====== MATERIAL PROVIDED
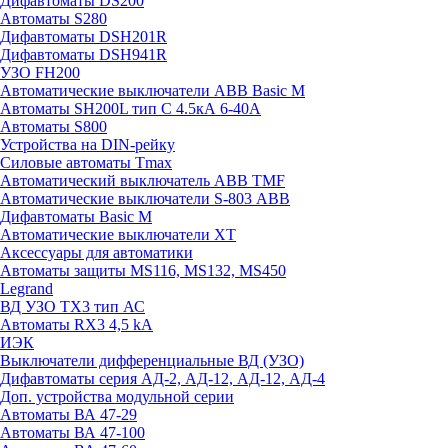
Дифавтоматы DS200
Автоматы S280
Дифавтоматы DSH201R
Дифавтоматы DSH941R
УЗО FH200
Автоматические выключатели ABB Basic M
Автоматы SH200L тип С 4.5кА 6-40А
Автоматы S800
Устройства на DIN-рейку
Силовые автоматы Tmax
Автоматический выключатель ABB TMF
Автоматические выключатели S-803 АВВ
Дифавтоматы Basic M
Автоматические выключатели XT
Аксессуары для автоматики
Автоматы защиты MS116, MS132, MS450
Legrand
ВД УЗО TX3 тип АС
Автоматы RX3 4,5 kA
ИЭК
Выключатели дифференциальные ВД (УЗО)
Дифавтоматы серия АД-2, АД-12, АД-12, АД-4
Доп. устройства модульной серии
Автоматы ВА 47-29
Автоматы ВА 47-100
============
With the pictures left out, output all the entries exactly.

=== EXERCISE RESPONSE ===
Дифавтоматы DS200
Автоматы S280
Дифавтоматы DSH201R
Дифавтоматы DSH941R
УЗО FH200
Автоматические выключатели ABB Basic M
Автоматы SH200L тип С 4.5кА 6-40А
Автоматы S800
Устройства на DIN-рейку
Силовые автоматы Tmax
Автоматический выключатель ABB TMF
Автоматические выключатели S-803 АВВ
Дифавтоматы Basic M
Автоматические выключатели XT
Аксессуары для автоматики
Автоматы защиты MS116, MS132, MS450
Legrand
ВД УЗО TX3 тип АС
Автоматы RX3 4,5 kA
ИЭК
Выключатели дифференциальные ВД (УЗО)
Дифавтоматы серия АД-2, АД-12, АД-12, АД-4
Доп. устройства модульной серии
Автоматы ВА 47-29
Автоматы ВА 47-100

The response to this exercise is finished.